The mt.raw2adjp function
The mt.raw2ajdp function computes adjusted p-values for each raw-pvalue. We’ll only look at the Bonferroni, Holm, and Benjamini-Hochberg adjusted p-values.
# Calculate the unadjusted p-value corresponding to each t-statistic in the list teststat.t.equalvar.
rawp0 = 2*(1 - pnorm(abs(teststat.t.equalvar)))
rawp0
plot(sort(rawp0))
# Calculate the adjusted p-values using the Bonferroni, Holm, and Benjamini-Hochberg methods
procs = c("Bonferroni", "Holm", "BH")
res = mt.rawp2adjp(rawp0, procs)
adjp = res$adjp[order(res$index),]
round(adjp,3)
The mt.reject function
The mt.reject function returns the number of rejected hypotheses corresponding to each adjusted p-value for the multiple testing correction procedures you specify.
Let’s look at the number of rejected null hypotheses at successive p-values from alpha = 0.05 to alpha=1, using the Bonferroni, Holm, and Benjamini-Hochberg procedures.
The number of rejected hypotheses for each adjusted p-value for the Bonferroni, Holm, and Benjamini-Hochberg procedures is given by this code.
mt.reject(adjp, seq(0,1, 0.05))$r
Table 1. Number of rejected null hypotheses
alpha / rawp / Bonferroni / Holm / BH0.00 / 0 / 0 / 0 / 0
0.05 / 31 / 12 / 12 / 18
0.10 / 36 / 12 / 12 / 22
0.15 / 43 / 12 / 12 / 30
0.20 / 48 / 12 / 12 / 32
0.25 / 54 / 13 / 13 / 33
0.30 / 57 / 14 / 14 / 38
0.35 / 57 / 14 / 15 / 44
0.40 / 62 / 15 / 16 / 46
0.45 / 64 / 16 / 16 / 49
0.50 / 67 / 16 / 16 / 57
For alpha = 0.05
raw p-value rejects 31 null hypotheses.
Bonferroni and Holm reject 12 null hypotheses.

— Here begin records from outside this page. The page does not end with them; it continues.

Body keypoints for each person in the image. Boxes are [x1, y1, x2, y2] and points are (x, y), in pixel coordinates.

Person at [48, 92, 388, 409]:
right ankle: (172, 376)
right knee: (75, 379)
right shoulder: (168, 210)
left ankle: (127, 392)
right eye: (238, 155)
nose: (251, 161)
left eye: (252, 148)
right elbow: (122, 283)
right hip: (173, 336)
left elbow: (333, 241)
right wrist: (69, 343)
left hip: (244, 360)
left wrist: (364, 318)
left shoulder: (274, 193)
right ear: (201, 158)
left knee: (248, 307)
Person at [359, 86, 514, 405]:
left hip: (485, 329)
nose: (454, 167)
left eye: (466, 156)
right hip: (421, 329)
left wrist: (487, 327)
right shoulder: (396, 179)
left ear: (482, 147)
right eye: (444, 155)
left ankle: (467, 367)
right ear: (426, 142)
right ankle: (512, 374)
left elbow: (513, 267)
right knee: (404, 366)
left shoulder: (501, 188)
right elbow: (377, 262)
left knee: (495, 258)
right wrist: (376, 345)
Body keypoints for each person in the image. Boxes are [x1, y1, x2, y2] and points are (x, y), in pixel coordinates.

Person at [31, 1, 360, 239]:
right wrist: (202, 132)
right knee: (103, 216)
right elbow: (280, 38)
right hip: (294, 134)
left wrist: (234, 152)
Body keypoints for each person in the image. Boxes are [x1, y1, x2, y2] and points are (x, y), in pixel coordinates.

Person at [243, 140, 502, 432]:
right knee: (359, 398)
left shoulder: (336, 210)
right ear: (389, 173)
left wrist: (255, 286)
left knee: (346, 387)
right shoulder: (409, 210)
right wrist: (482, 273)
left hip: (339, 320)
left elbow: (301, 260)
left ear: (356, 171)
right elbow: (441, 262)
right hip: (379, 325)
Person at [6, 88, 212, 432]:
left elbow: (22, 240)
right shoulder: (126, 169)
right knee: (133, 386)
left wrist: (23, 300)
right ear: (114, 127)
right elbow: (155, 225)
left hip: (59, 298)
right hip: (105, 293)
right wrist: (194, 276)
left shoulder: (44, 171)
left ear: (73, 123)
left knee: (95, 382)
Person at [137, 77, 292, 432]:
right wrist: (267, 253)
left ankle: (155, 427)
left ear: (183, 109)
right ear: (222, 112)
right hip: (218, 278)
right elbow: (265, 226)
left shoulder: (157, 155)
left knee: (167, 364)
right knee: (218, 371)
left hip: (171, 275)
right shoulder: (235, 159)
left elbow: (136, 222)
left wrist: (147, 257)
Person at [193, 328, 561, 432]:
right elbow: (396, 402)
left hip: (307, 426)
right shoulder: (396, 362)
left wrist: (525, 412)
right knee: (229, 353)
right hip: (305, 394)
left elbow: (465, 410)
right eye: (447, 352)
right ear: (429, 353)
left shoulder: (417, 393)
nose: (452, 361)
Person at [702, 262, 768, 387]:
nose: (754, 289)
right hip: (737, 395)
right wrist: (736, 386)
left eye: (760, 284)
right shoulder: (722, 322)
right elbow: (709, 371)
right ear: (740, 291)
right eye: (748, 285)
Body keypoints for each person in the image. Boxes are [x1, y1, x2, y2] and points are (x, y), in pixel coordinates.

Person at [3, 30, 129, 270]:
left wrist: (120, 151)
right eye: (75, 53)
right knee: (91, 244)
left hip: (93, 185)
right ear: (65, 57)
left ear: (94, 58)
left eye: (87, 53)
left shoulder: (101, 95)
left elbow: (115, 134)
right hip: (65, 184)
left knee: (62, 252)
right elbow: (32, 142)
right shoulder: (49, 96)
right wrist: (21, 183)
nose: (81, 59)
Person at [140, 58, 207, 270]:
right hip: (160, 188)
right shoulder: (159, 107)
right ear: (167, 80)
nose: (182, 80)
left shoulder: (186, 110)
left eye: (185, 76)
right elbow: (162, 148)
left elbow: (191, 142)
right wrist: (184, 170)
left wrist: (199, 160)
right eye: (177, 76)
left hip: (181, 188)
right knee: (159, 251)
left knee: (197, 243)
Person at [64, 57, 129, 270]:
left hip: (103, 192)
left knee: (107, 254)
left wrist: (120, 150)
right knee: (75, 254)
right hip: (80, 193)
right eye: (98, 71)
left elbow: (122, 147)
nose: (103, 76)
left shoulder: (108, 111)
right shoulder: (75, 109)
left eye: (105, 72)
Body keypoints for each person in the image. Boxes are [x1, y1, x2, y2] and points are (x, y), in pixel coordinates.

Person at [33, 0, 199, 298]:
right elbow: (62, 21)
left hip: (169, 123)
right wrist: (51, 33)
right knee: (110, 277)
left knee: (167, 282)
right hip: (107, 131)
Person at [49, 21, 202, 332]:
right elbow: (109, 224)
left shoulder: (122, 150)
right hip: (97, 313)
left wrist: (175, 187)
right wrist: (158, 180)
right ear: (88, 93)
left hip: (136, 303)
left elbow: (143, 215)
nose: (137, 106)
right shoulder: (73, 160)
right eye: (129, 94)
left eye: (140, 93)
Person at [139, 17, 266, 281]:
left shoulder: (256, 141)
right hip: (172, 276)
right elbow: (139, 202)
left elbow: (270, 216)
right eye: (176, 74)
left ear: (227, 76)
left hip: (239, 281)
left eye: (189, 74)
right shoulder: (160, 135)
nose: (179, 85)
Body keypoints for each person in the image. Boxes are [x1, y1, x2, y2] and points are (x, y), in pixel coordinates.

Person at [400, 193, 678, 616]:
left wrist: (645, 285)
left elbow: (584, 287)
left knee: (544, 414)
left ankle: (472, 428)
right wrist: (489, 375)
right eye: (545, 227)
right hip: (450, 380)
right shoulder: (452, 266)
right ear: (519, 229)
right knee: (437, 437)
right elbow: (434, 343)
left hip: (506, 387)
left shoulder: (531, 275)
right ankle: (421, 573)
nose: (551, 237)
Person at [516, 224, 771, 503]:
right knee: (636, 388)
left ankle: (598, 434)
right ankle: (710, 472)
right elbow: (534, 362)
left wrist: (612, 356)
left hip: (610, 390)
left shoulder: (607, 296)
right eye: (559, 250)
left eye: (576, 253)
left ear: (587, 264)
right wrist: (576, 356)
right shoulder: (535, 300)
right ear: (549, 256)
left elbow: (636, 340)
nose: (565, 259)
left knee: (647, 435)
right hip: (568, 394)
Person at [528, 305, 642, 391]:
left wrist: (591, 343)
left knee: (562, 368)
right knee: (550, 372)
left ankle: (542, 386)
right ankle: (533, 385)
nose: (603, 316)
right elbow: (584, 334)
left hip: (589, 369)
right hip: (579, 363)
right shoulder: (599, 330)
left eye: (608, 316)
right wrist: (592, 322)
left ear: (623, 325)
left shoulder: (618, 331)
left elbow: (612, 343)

Benjamin-Hochberg rejects 18 null hypotheses.
For alpha = 0.2
raw p-value rejects 48 null hypotheses.
Bonferroni and Holm reject 12 null hypotheses.
Benjamin-Hochberg rejects 32 null hypotheses.
So the raw p-value is least conservative, Bonferroni and Holm give the same (most conservative) result in this case, and Benjamin-Hochberg is in between.
How do we know which estimate is correct?
The best way to be confident in the results is to replicate the experiment in one or more additional samples.
Keep in mind that the p-values are a function of power and sample size, and that even a true effect may not be reproduced in additional samples if the power and sample size are small.